_Given information_

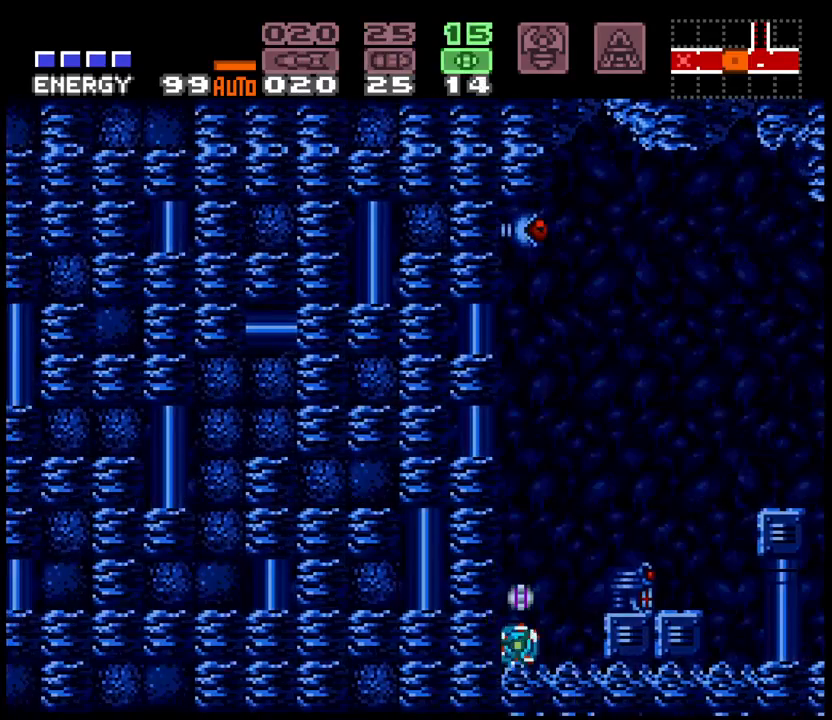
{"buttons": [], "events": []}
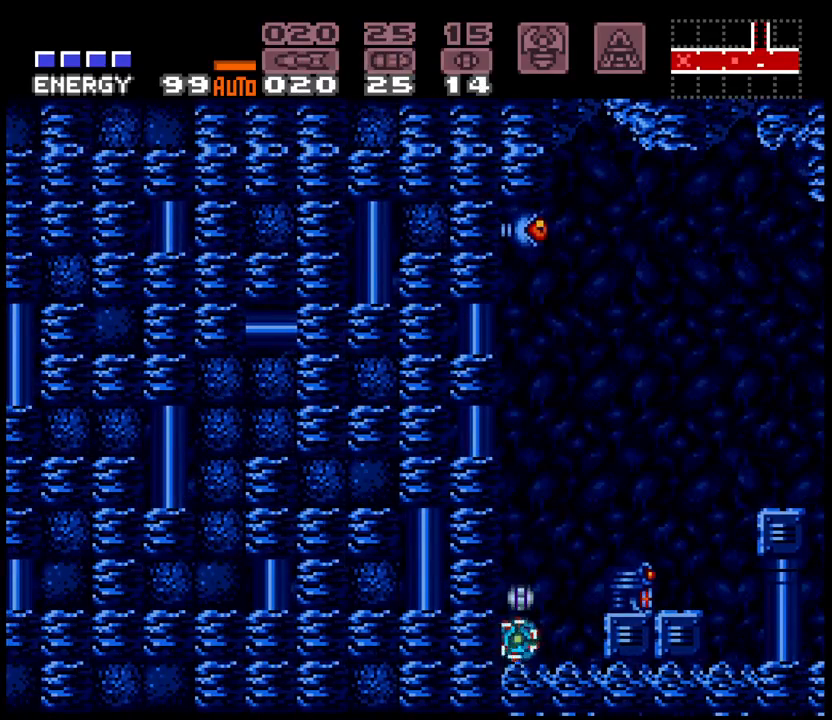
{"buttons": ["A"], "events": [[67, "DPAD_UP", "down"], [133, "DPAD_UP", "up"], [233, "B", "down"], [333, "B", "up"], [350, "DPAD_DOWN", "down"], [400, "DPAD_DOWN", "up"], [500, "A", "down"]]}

* * *

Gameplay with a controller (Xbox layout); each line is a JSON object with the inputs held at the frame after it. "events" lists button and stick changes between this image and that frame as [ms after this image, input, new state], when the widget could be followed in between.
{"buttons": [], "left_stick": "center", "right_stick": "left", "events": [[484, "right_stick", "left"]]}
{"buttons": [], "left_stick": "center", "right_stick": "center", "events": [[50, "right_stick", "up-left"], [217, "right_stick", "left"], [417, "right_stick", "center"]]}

_Task to complete_
Report the number of lines in the entries above that include the string "center". Give nothing but the number.

_Output below_
2